Derzeit ist die UKFR das einzige Krankenhaus in Freiburg mit einem Perinatalzentrum Level 1. Bisher teilten sich das St. Josefskrankenhaus (SJK) und die UKFR die Versorgung von Geburten auf Level 2, die eine neonatologische Intensivversorgung erfordern. Soweit der Status quo, mit dem sich die Region in der Vergangenheit sicherlich bestens aufgestellt gesehen hat. Diese Grundlage – und damit im Übrigen auch die aktuell noch vorhandene Wahlmöglichkeit für werdende Mütter – ist jedoch mit Bezugsfertigkeit der neuen Kinderklinik in Freiburg gefährdeter als zunächst angenommen bzw. auch anders, als zwischen der UKFR und dem SJK ursprünglich vertraglich vereinbart. 

Das bedeutet im Einzelnen:

  • Keine Ausfallabsicherung mehr durch eine zweite Klinik im Falle von plötzlichen Engpässen, wie z. B. bei erhöhten Krankenständen in der Belegschaft. Damit gehen die Inkaufnahme einer nicht mehr adäquaten Versorgungssituation und daraus resultierende mögliche negative Konsequenzen für Mutter und Kind einher.
  • Keine Verteilung der Arbeitsbelastung der Pflegenden und Hebammen mehr, die teilweise bereits heute, trotz zweier Kliniken, weit über die eigentliche Belastungsgrenze hinausgehen müssen, um die klinische Versorgung jederzeit gewährleisten zu können.
  • Keine freie Wahl des Geburtsortes mehr für geschätzt 400 Schwangere, die bis jetzt durch das St. Josefskrankenhaus betreut werden konnten. Für alle Eltern, denen das Vorhandensein einer Neonatologie in der Wahl der Geburtsklinik entscheidend ist (und das sind die meisten),  kommt künftig nur noch die Uniklinik infrage. Zwar ist die Uniklinik willens, die bisher laufende Kreißsaalkooperation i. S. eines rufbereiten Neonatologen ähnlich weiterzuführen, diese ist jedoch auch wirklich auf den Kreißsaal beschränkt und steht in keinerlei Zusammenhang mit der intensivmedizinischen Versorgung der Neugeborenen – zumal es bis zu einer halben Stunde dauern kann, bis der Babynotarzt vor Ort ist.
  • Ein Abweichen vom nationalen Gesundheitsziel einer interventionsarmen und individuellen Geburtshilfe mit Senkung der Kaiserschnittrate und damit auch eine Beschränkung werdender Mütter in ihrem Selbstverständnis und ihrem Recht auf eine freie Wahl ihrer Geburtserfahrung.
  • Keine Alternative zum Kaiserschnitt mehr bei Beckenendlagen mit Absicherung durch 24h Kinderarztpräsenz, mehreren vorangegangenen Kaiserschnitten usw. in der gesamten Region – für werdende Mütter ein überaus sensibles und emotionales Thema.
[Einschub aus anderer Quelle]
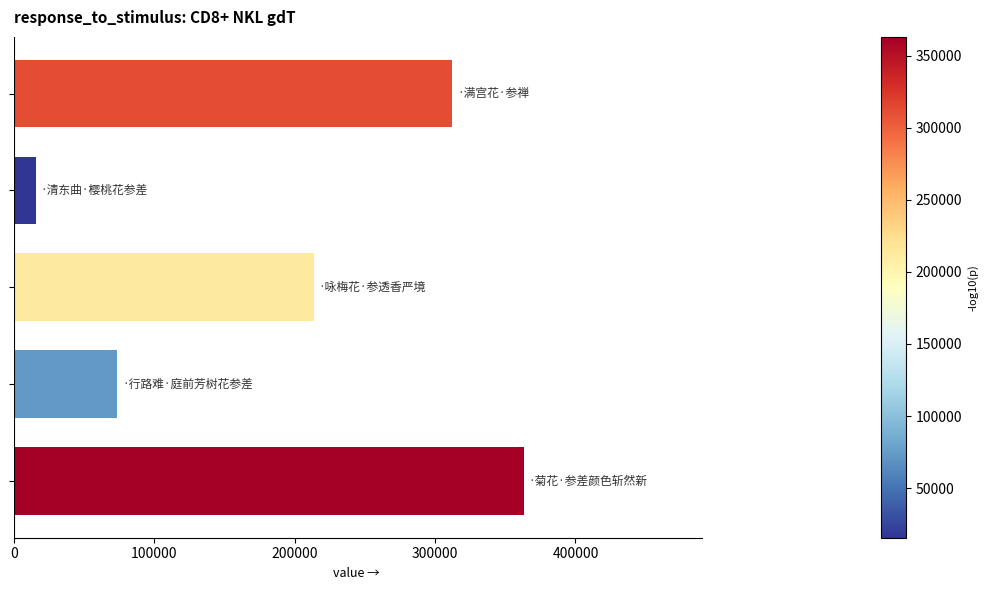

What is the value of the 4th bar from the top?

73645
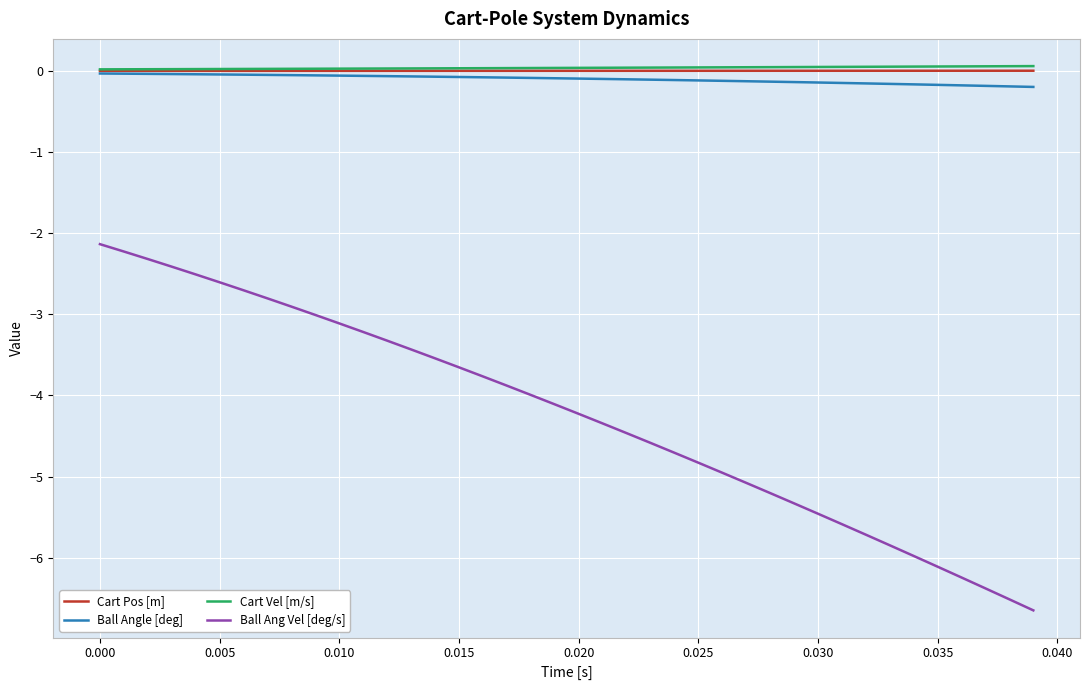

True or false: Ball Ang Vel [deg/s] and Ball Angle [deg] cross at least once.

False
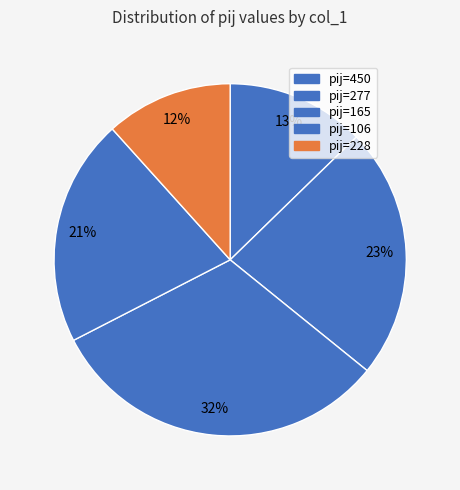

How many segments does this pie chart have?

5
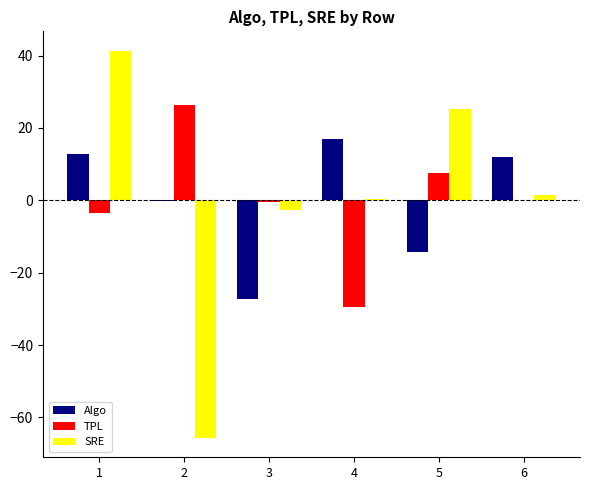

How many negative values does the SRE series have?

2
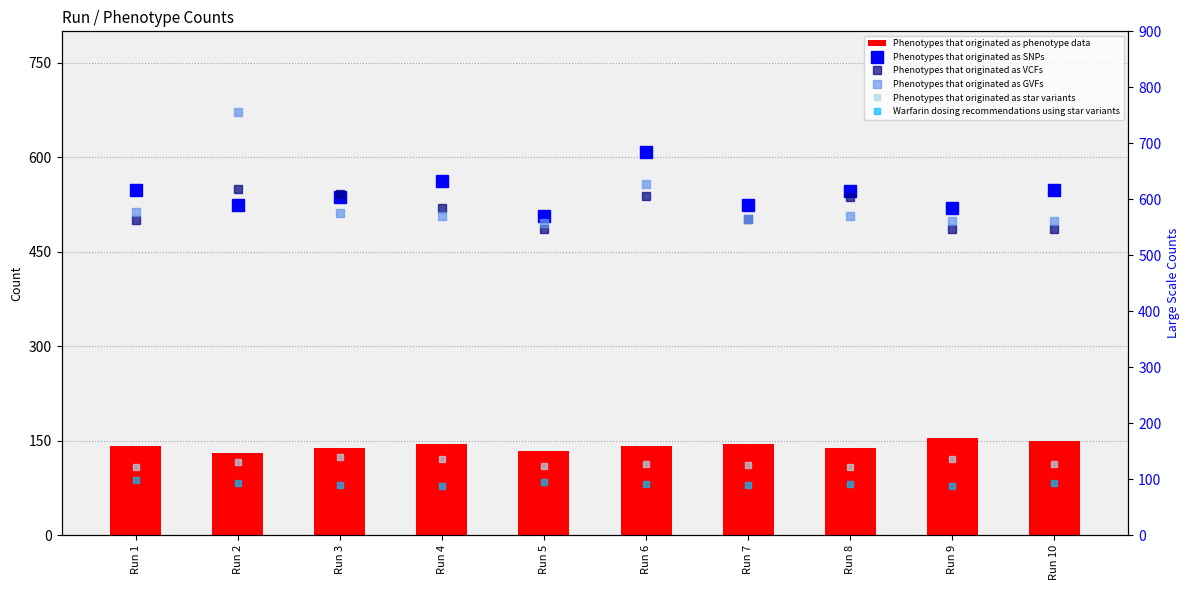

Between Run 2 and Run 10, which series saw the biggest shift?

Phenotypes that originated as GVFs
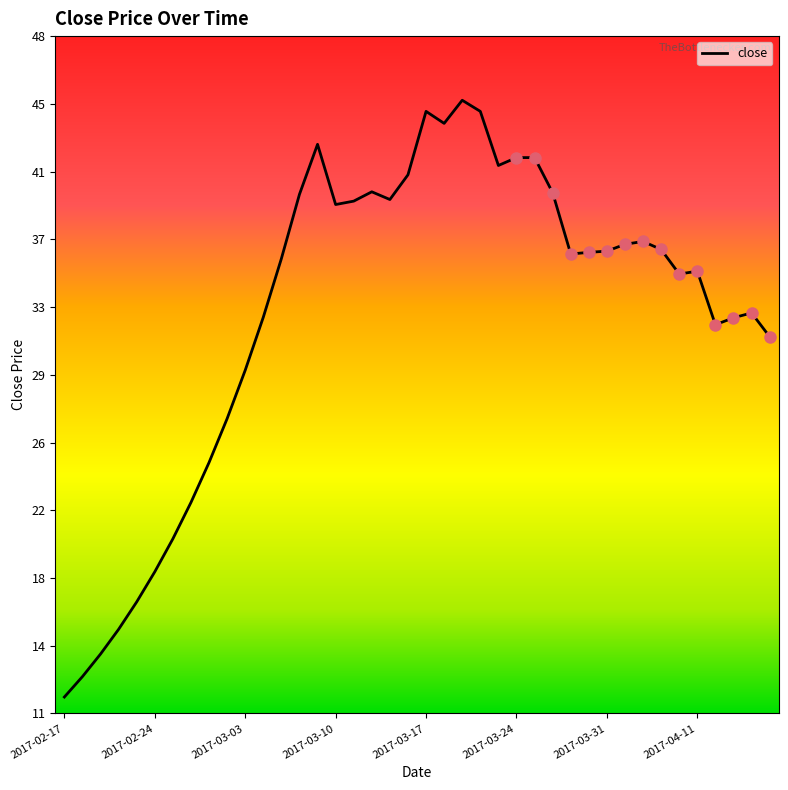

Is this an area chart (filled region under the line)?

No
  • Die maximale Strapazierung der Uniklinik-Kapazitäten mit fraglicher Auswirkung auf die Versorgungsqualität.
  • Eine exklusive Zuständigkeit der Neointensiv an der neuen Kinderklinik für alle Neugeborenen der Uniklinik Freiburg, des St. Josefskrankenhauses, der Diakonie, den Kliniken in Neustadt, Müllheim und Emmendingen.
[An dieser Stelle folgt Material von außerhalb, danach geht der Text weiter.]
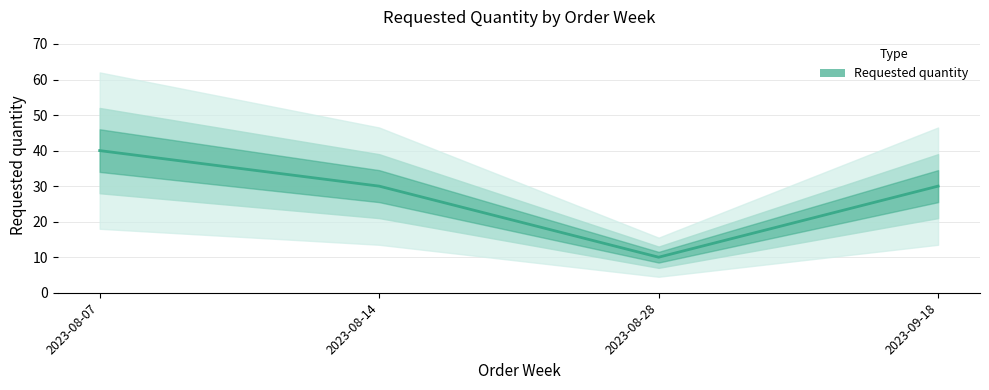

Rank the categories by value from highest to lowest.

2023-08-07, 2023-08-14, 2023-09-18, 2023-08-28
  • Eine geringere Aussicht für Mütter von verlegten Neugeborenen, mit ihren Kindern zusammen verlegt zu werden – mit den entsprechenden Konsequenzen für Bindung und Stillen, von der emotionalen Zumutung für die von ihren Babys getrennten Müttern ganz abgesehen. Zwar macht die Uniklinik deutlich, dass eine gemeinsame Verlegung in jedem Fall versucht wird, eine Garantie kann es hierfür jedoch nicht geben.
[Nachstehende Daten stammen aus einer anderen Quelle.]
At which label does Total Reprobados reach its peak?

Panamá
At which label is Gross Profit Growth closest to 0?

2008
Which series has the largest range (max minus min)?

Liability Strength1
  • Die zwangsweise Auslagerung weniger kranker Kinder nach Lörrach oder Offenburg, wenn in der neuen Kinderklinik viel Kapazität mit sehr kleinen Frühchen und/oder sehr kranken Kindern gebunden ist.
  • Eine Monopolstellung der Geburtshilfe der UFK Uniklinik Freiburg. Konkurrenz aber führt zu Weiterentwicklung, zu Verbesserungen, zu Selbstreflexion, zu Vielfalt in der Lehre und nicht zuletzt zu der Möglichkeit werdender Mütter, für die Geburt ihres Kindes genau den Ort zu finden, der zu ihnen passt.

Gegen diese Entwicklung protestierten am 31. Juli Hunderte auf dem Platz der Alten Synagoge ein und forderten eine Lösung entsprechend der ursprünglich geschlossenen Vereinbarun - für die bestmögliche Gesundheitsversorgung von Mutter und Kind in und um Freiburg.